While the present invention has been particularly shown and described with reference to exemplary embodiments thereof, it is to be understood that the invention is not limited to the disclosed embodiments, but, on the contrary, It is possible. Accordingly, the spirit of the present invention should be understood only in accordance with the following claims, and all equivalents or equivalent variations thereof are included in the scope of the present invention.

Claims (7)

A carbon nanotube comprising a bisphenol A epoxy resin, an acid anhydride curing agent, an aluminum hydroxide filler, a black pigment, a mold release agent, and a carbon nanotube, Included drawing resin. 45 to 55% by weight of a bisphenol A epoxy resin,
36 to 44% by weight of an acid anhydride-based curing agent,
4.5 to 5.5 wt% aluminum hydroxide filler,
2.7 to 3.7% by weight of a black pigment,
1.35 to 1.65 wt% of a mold release agent and
A drawing resin comprising carbon nanotubes composed of 0.45 to 0.55% by weight of carbon nanotubes. 3. The method according to claim 1 or 2,
The carbon nanotubes may include,
A purity of from 94 to 96% (0.02 to 0.04 g / cm3)

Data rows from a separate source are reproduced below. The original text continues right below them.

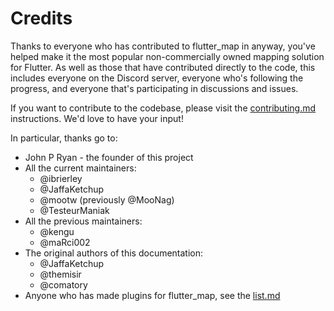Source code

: # Credits

Thanks to everyone who has contributed to flutter\_map in anyway, you've helped make it the most popular non-commercially owned mapping solution for Flutter. As well as those that have contributed directly to the code, this includes everyone on the Discord server, everyone who's following the progress, and everyone that's participating in discussions and issues.

If you want to contribute to the codebase, please visit the [contributing.md](contributing.md "mention") instructions. We'd love to have your input!

In particular, thanks go to:

* John P Ryan - the founder of this project
* All the current maintainers:
  * @ibrierley
  * @JaffaKetchup
  * @mootw (previously @MooNag)
  * @TesteurManiak
* All the previous maintainers:
  * @kengu
  * @maRci002
* The original authors of this documentation:
  * @JaffaKetchup
  * @themisir
  * @comatory
* Anyone who has made plugins for flutter\_map, see the [list.md](plugins/list.md "mention")
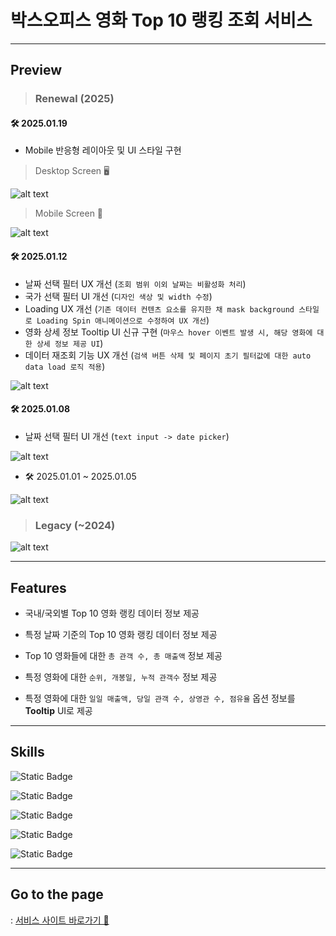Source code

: # 박스오피스 영화 Top 10 랭킹 조회 서비스

---

## **Preview**

> ### Renewal (2025)

#### 🛠️ 2025.01.19

- Mobile 반응형 레이아웃 및 UI 스타일 구현

> Desktop Screen 🖥️

![alt text](/result/250119_Result_Desktop.gif)

> Mobile Screen 📱

![alt text](/result/250119_Result_Mobile.gif)

#### 🛠️ 2025.01.12

- 날짜 선택 필터 UX 개선 (`조회 범위 이외 날짜는 비활성화 처리`)
- 국가 선택 필터 UI 개선 (`디자인 색상 및 width 수정`)
- Loading UX 개선 (`기존 데이터 컨텐츠 요소를 유지한 채 mask background 스타일로 Loading Spin 애니메이션으로 수정하여 UX 개선`)
- 영화 상세 정보 Tooltip UI 신규 구현 (`마우스 hover 이벤트 발생 시, 해당 영화에 대한 상세 정보 제공 UI`)
- 데이터 재조회 기능 UX 개선 (`검색 버튼 삭제 및 페이지 초기 필터값에 대한 auto data load 로직 적용`)

![alt text](/result/Result_20250112.gif)

#### 🛠️ 2025.01.08

- 날짜 선택 필터 UI 개선 (`text input -> date picker`)

![alt text](/result/Result_20250108.gif)

- 🛠️ 2025.01.01 ~ 2025.01.05

![alt text](/result/Result_20250105.gif)

> ### Legacy (~2024)

![alt text](<Desktop .gif>)

---

## **Features**

- 국내/국외별 Top 10 영화 랭킹 데이터 정보 제공

- 특정 날짜 기준의 Top 10 영화 랭킹 데이터 정보 제공

- Top 10 영화들에 대한 `총 관객 수, 총 매출액` 정보 제공

- 특정 영화에 대한 `순위, 개봉일, 누적 관객수` 정보 제공

- 특정 영화에 대한 `일일 매출액, 당일 관객 수, 상영관 수, 점유율` 옵션 정보를 **Tooltip** UI로 제공

---

## **Skills**

![Static Badge](https://img.shields.io/badge/react-grey?style=flat&logo=react&label=v18&labelColor=black)

![Static Badge](https://img.shields.io/badge/typescript-grey?style=flat&logo=typescript&label=v5&labelColor=black)

![Static Badge](https://img.shields.io/badge/mantine-grey?style=flat&logo=mantine&label=v7&labelColor=black)

![Static Badge](https://img.shields.io/badge/tanstack_/_react__query-grey?style=flat&logo=reactQuery&label=v5&labelColor=black)

![Static Badge](https://img.shields.io/badge/styled_components-grey?style=flat&logo=styledComponents&label=v5&labelColor=black)

---

## **Go to the page**

: <a href="https://project-box-office-react-dlwlsdn201s-projects.vercel.app/">서비스 사이트 바로가기 🔗</a>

A bulk density of 38 to 42%
A length of 9 to 11 mu m and
Wherein the carbon nanotube has a diameter of 9 to 11 nm. 3. The method according to claim 1 or 2,
Wherein the acid anhydride-based curing agent is composed of 80% by weight of MNA and 20% by weight of PMDA (pyromellic dianhydride). A shaft formed by a drawing resin comprising the carbon nanotubes of any one of claims 1 to 4. A method of manufacturing a shaft for a shaft using a pulling resin, wherein the shaft of claim 4 is manufactured by a vertical drawing method using a pulling resin containing the carbon nanotubes of any one of claims 1 to 4. The method according to claim 6,
Wherein the additive including aluminum hydroxide, black pigment, and releasing agent constituting the pulling resin has a viscosity of 550 to 650 cps.